(Transcribed page contents)
= Beginning of Section =

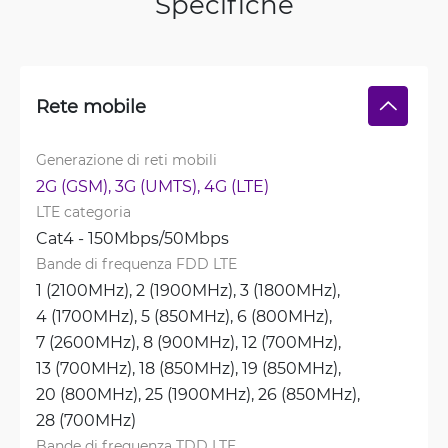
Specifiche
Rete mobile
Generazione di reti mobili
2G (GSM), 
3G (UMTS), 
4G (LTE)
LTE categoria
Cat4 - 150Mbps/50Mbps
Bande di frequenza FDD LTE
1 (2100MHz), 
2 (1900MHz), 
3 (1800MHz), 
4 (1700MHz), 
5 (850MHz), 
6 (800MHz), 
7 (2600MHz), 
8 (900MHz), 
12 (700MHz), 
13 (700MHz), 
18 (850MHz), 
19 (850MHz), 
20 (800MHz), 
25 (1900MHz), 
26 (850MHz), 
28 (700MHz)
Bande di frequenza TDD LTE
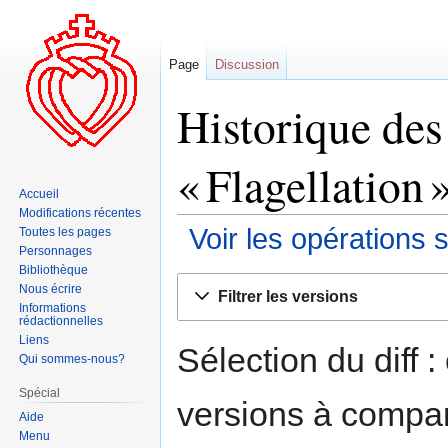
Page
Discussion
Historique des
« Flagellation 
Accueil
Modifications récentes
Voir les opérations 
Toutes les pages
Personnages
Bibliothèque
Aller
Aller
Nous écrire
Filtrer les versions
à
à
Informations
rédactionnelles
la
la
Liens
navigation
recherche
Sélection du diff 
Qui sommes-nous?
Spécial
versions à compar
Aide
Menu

= End of Section =
= Beginning of Section =

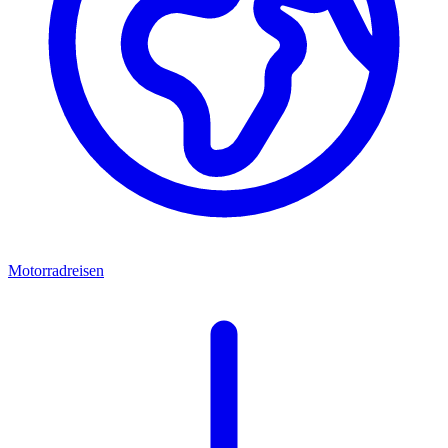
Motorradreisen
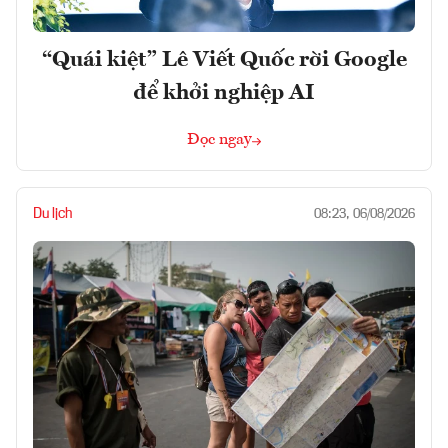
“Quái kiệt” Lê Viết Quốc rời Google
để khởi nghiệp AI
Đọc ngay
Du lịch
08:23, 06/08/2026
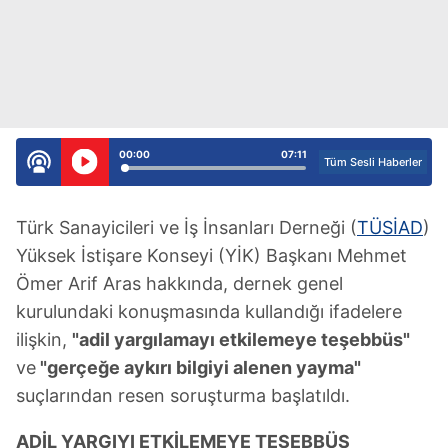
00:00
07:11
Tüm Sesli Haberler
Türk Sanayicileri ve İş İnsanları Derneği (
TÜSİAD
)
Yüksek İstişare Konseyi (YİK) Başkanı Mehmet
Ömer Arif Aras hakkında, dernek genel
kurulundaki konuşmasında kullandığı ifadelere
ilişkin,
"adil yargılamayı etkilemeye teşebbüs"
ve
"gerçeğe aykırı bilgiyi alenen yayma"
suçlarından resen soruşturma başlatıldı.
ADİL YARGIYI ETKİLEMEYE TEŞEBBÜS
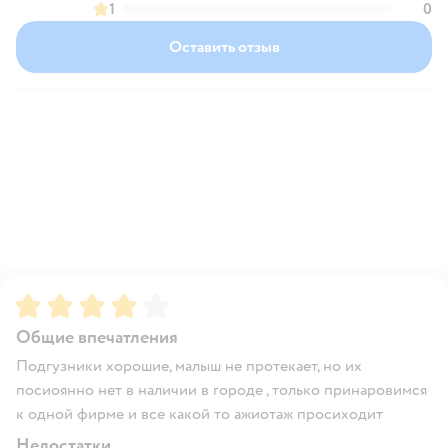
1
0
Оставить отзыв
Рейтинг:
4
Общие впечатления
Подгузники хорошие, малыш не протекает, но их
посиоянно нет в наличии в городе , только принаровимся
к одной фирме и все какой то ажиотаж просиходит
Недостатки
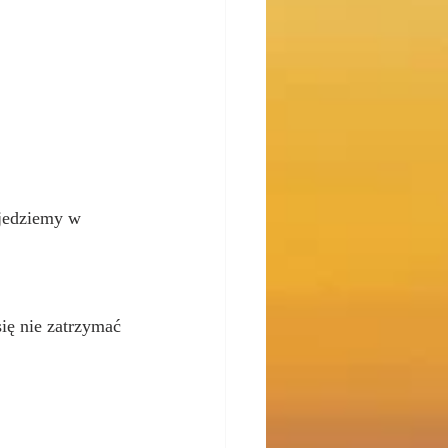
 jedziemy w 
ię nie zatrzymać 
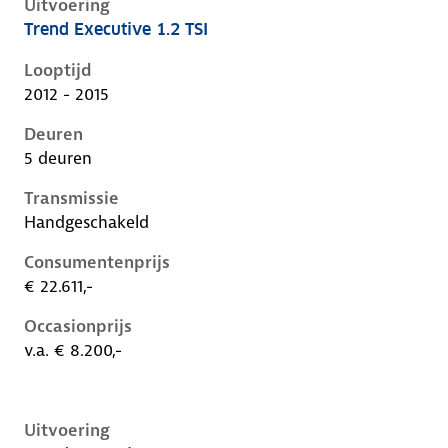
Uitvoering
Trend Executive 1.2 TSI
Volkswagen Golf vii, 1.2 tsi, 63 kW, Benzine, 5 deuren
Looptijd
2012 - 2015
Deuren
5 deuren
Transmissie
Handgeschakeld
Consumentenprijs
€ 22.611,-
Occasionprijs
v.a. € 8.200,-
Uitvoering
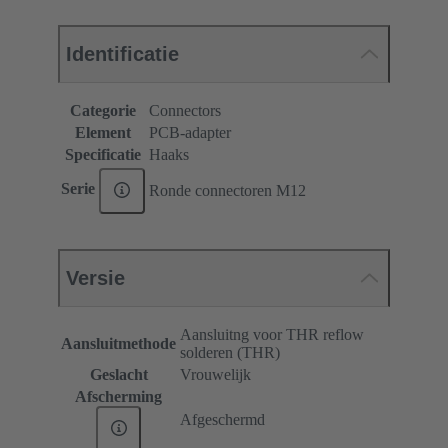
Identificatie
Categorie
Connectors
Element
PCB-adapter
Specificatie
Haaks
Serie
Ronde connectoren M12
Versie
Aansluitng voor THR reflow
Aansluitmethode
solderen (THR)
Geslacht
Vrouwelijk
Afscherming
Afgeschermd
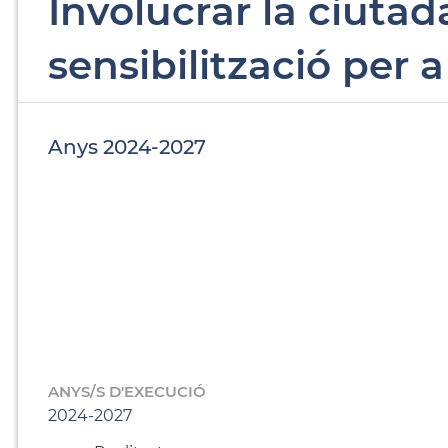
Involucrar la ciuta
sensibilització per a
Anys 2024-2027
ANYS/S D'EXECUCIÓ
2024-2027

= End of Section =

▶ [ABOUT THIS TASK] Return the lines from the entries above, starting with the line containing "Quốc rời Google" and going on through the line containing "08:23, 06/08/2026", reproduced with no changes.

▶ [WRITTEN RESPONSE]
“Quái kiệt” Lê Viết Quốc rời Google
để khởi nghiệp AI
Đọc ngay
Du lịch
08:23, 06/08/2026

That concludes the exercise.